Wyler’s “Hollywood” Feel

         Keeping a movie short enough to keep the attention of the audience is a craft that has haunted directors for ages. Many directors and screenwriters are commissioned with the task to transform the words from a novel into moving breathing visual representations, and keeping the basic plot sequence of the book can be tough to squeeze into a movie. In his 1939 page-to-screen adaptation of Emily Brontë’s 1847 novel Wuthering Heights, William Wyler does a swell job of sticking to the story line, while not drawing it and boring the audience.

         A couple of major criticism that I heard about the movie was that it contained hardly any of the content from the last half of the book. The chapters in which Heathcliff tortures his wife, Isabella, with verbally harassment is unseen in the movie. Wyler’s expertise was apparent in that he did not completely leave this aspect out of the movie. It seemed that every time that Heathcliff was around Isabella (Geraldine Fitzgerald) after the wedding, he was degrading her and making her feel very miniscule.
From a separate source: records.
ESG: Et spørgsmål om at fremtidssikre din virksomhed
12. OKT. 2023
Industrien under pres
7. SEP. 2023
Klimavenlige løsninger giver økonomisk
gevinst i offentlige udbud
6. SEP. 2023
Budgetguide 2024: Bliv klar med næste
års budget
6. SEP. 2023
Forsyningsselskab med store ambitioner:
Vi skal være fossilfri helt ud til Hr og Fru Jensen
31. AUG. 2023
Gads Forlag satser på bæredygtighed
         As for what he did include, Wyler’s depiction of the novel was outstanding. Heathcliff (portrayed by Laurence Olivier) was as bizarre and cold-hearted as I had pictured when reading the novel. While Olivier did have a couple of odd moments in the movie (including one where he stares into the distance for about two minutes), he made me believe that Brontë originally had him in mind when she wrote the book.

         Although the movie versions of all of the characters were a little bit different, I actually embraced a few of the differences, including those given by Merle Oberon, the actress that portrayed Catherine. She was more warm-hearted than the Catherine from the novel, and it made the movie a more romantic feel. Oberon’s portrayal of Catherine made the movie much easier to stand.

         Although some students and critics did not appreciate the take that Wyler put on the novel, I was pleased with the “Hollywood” feel that he gave with his production. Wyler’s Wuthering Heights undoubtedly set the bar for many of its romantic cinematic followers.